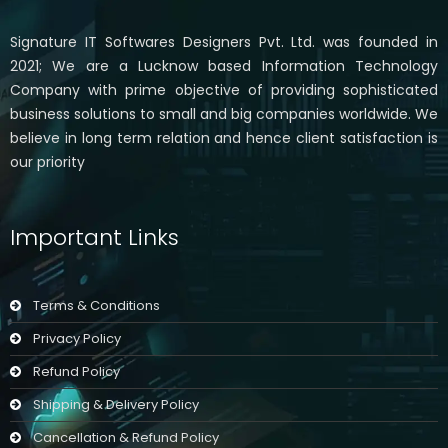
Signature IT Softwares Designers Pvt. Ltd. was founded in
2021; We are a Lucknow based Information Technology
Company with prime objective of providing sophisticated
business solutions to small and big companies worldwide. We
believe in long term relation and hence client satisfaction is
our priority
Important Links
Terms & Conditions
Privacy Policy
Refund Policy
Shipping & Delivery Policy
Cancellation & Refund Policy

*****

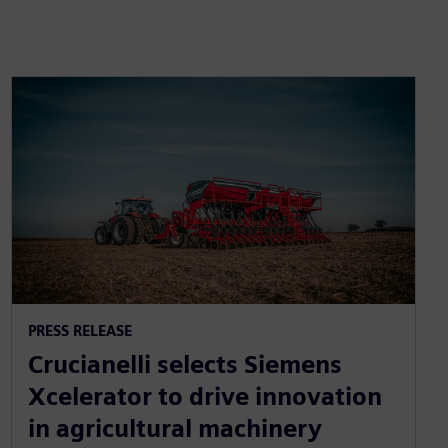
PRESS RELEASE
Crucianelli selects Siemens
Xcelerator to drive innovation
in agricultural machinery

*****

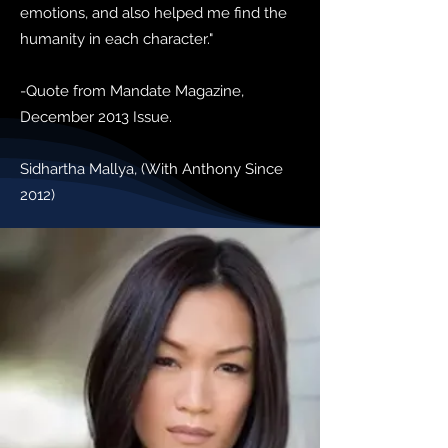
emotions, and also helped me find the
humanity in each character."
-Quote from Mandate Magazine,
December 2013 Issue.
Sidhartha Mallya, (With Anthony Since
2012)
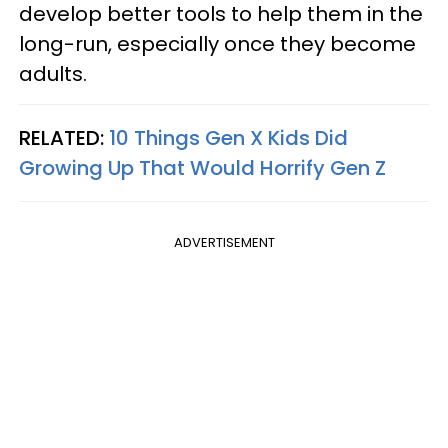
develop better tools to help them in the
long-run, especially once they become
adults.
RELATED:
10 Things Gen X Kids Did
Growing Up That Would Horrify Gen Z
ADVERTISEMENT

*****

» What to do
Can you reproduce the data word for word from the line containing "PRESS RELEASE" through the line containing "in agricultural machinery", both of those lines included, and give back only that stretch?

» Reply to the exercise
PRESS RELEASE
Crucianelli selects Siemens
Xcelerator to drive innovation
in agricultural machinery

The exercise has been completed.